### Exercise objective
Copy out the lines below word for word, from the line containing "Organizations" to the line containing "Authors of the", including both of those lines.
+++
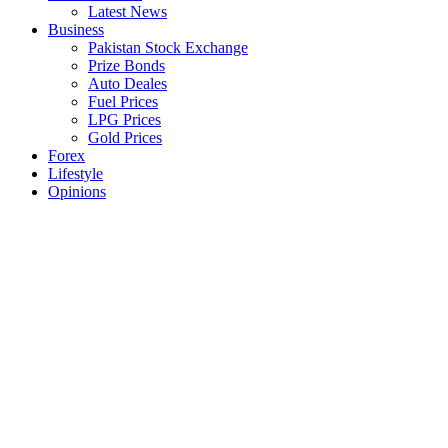
Latest News
Business
Pakistan Stock Exchange
Prize Bonds
Auto Deales
Fuel Prices
LPG Prices
Gold Prices
Forex
Lifestyle
Opinions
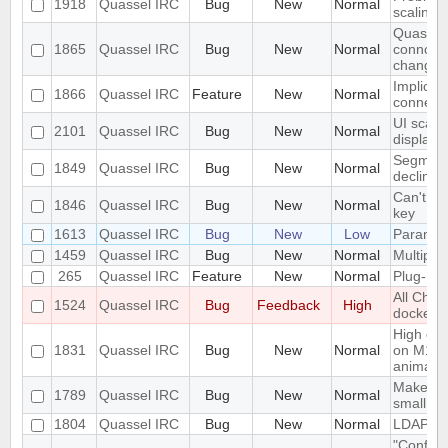
1918
Quassel IRC
Bug
New
Normal
scaling 
Quassel 
1865
Quassel IRC
Bug
New
Normal
connceti
change
Implicit 
1866
Quassel IRC
Feature
New
Normal
connect
UI scali
2101
Quassel IRC
Bug
New
Normal
displays
Segmenta
1849
Quassel IRC
Bug
New
Normal
declinin
Can't lo
1846
Quassel IRC
Bug
New
Normal
key
1613
Quassel IRC
Bug
New
Low
Paramet
1459
Quassel IRC
Bug
New
Normal
Multiple
265
Quassel IRC
Feature
New
Normal
Plug-In/
All Chat
1524
Quassel IRC
Bug
Feedback
High
docked 
High cpu
1831
Quassel IRC
Bug
New
Normal
on M1 m
animatio
Make the
1789
Quassel IRC
Bug
New
Normal
small sc
1804
Quassel IRC
Bug
New
Normal
LDAP Do
"Configu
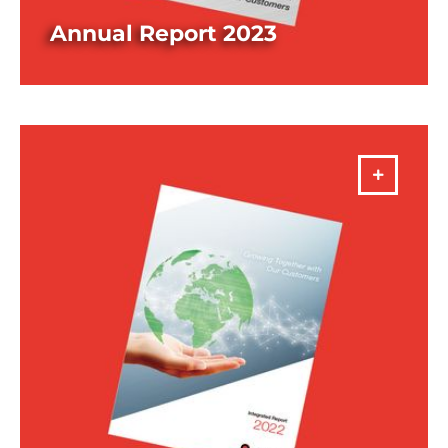
Annual Report 2023
DOWNLOAD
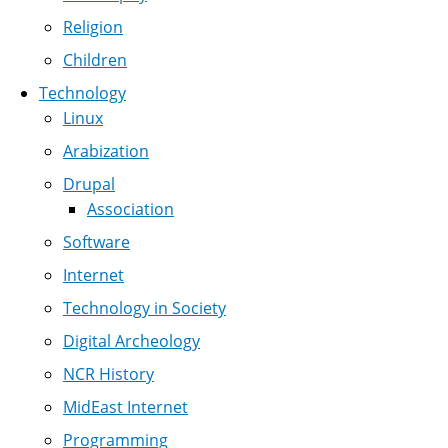
Religion
Children
Technology
Linux
Arabization
Drupal
Association
Software
Internet
Technology in Society
Digital Archeology
NCR History
MidEast Internet
Programming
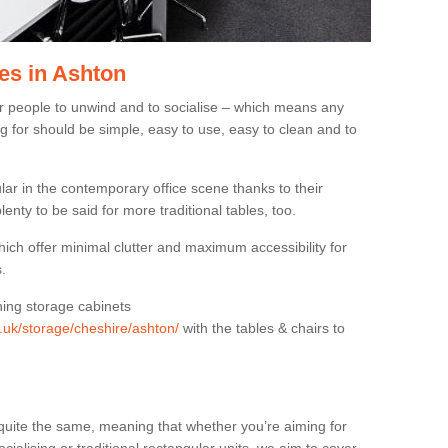
es in Ashton
or people to unwind and to socialise – which means any
g for should be simple, easy to use, easy to clean and to
ar in the contemporary office scene thanks to their
lenty to be said for more traditional tables, too.
hich offer minimal clutter and maximum accessibility for
.
hing storage cabinets
g.uk/storage/cheshire/ashton/
with the tables & chairs to
quite the same, meaning that whether you’re aiming for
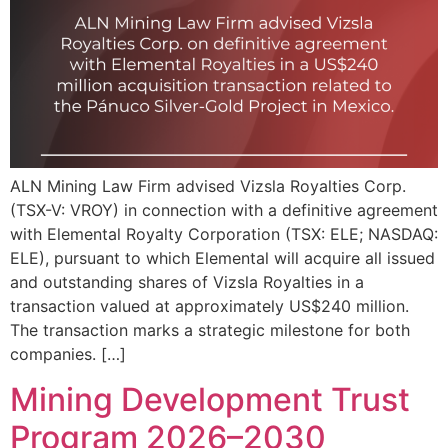
ALN Mining Law Firm advised Vizsla Royalties Corp.
(TSX-V: VROY) in connection with a definitive agreement
with Elemental Royalty Corporation (TSX: ELE; NASDAQ:
ELE), pursuant to which Elemental will acquire all issued
and outstanding shares of Vizsla Royalties in a
transaction valued at approximately US$240 million.
The transaction marks a strategic milestone for both
companies. […]
Mining Development Trust
Program 2026–2030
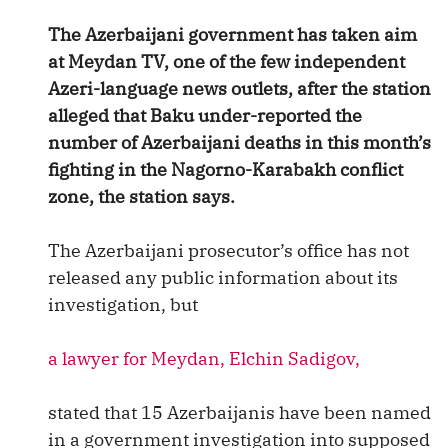
The Azerbaijani government has taken aim
at Meydan TV, one of the few independent
Azeri-language news outlets, after the station
alleged that Baku under-reported the
number of Azerbaijani deaths in this month’s
fighting in the Nagorno-Karabakh conflict
zone, the station says.
The Azerbaijani prosecutor’s office has not
released any public information about its
investigation, but
a lawyer for Meydan, Elchin Sadigov,
stated that 15 Azerbaijanis have been named
in a government investigation into supposed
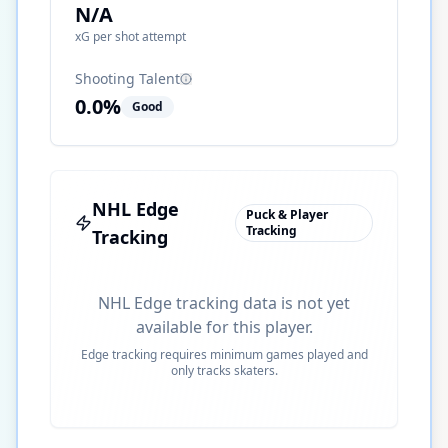
N/A
xG per shot attempt
Shooting Talent
0.0
%
Good
NHL Edge
Puck & Player
Tracking
Tracking
NHL Edge tracking data is not yet
available for this player.
Edge tracking requires minimum games played and
only tracks skaters.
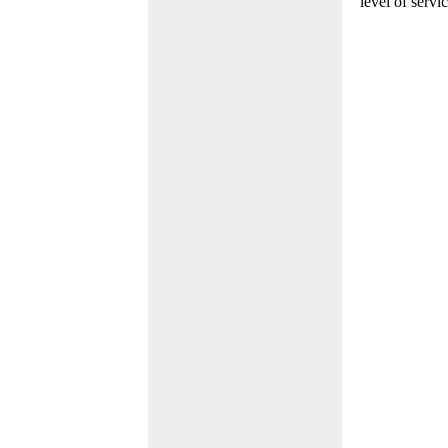
level of servi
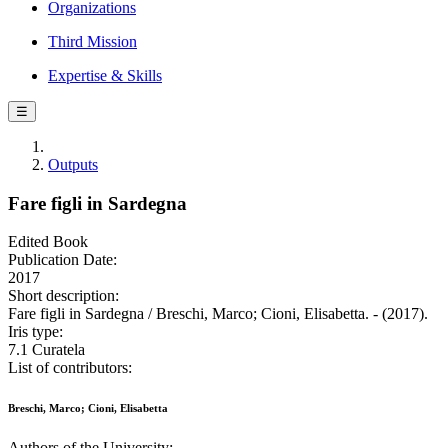
Organizations
Third Mission
Expertise & Skills
☰
Outputs
Fare figli in Sardegna
Edited Book
Publication Date:
2017
Short description:
Fare figli in Sardegna / Breschi, Marco; Cioni, Elisabetta. - (2017).
Iris type:
7.1 Curatela
List of contributors:
Breschi, Marco; Cioni, Elisabetta
Authors of the University:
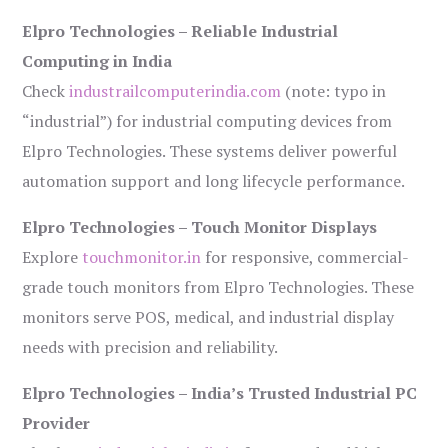
Elpro Technologies – Reliable Industrial
Computing in India
Check
industrailcomputerindia.com
(note: typo in
“industrial”) for industrial computing devices from
Elpro Technologies. These systems deliver powerful
automation support and long lifecycle performance.
Elpro Technologies – Touch Monitor Displays
Explore
touchmonitor.in
for responsive, commercial-
grade touch monitors from Elpro Technologies. These
monitors serve POS, medical, and industrial display
needs with precision and reliability.
Elpro Technologies – India’s Trusted Industrial PC
Provider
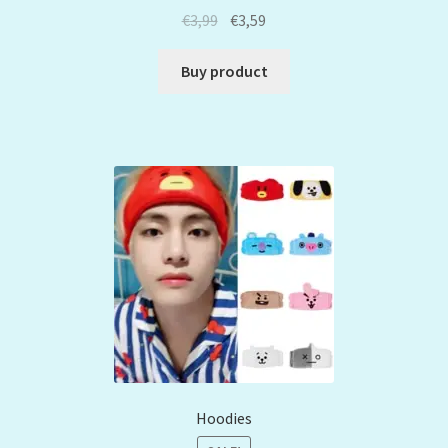
€
3,99
€
3,59
Buy product
Hoodies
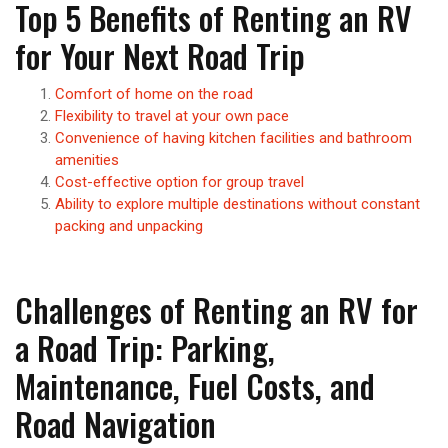
Top 5 Benefits of Renting an RV
for Your Next Road Trip
Comfort of home on the road
Flexibility to travel at your own pace
Convenience of having kitchen facilities and bathroom
amenities
Cost-effective option for group travel
Ability to explore multiple destinations without constant
packing and unpacking
Challenges of Renting an RV for
a Road Trip: Parking,
Maintenance, Fuel Costs, and
Road Navigation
+++
### Exercise answer
Organizations
Third Mission
Expertise & Skills
☰
Outputs
Fare figli in Sardegna
Edited Book
Publication Date:
2017
Short description:
Fare figli in Sardegna / Breschi, Marco; Cioni, Elisabetta. - (2017).
Iris type:
7.1 Curatela
List of contributors:
Breschi, Marco; Cioni, Elisabetta
Authors of the University:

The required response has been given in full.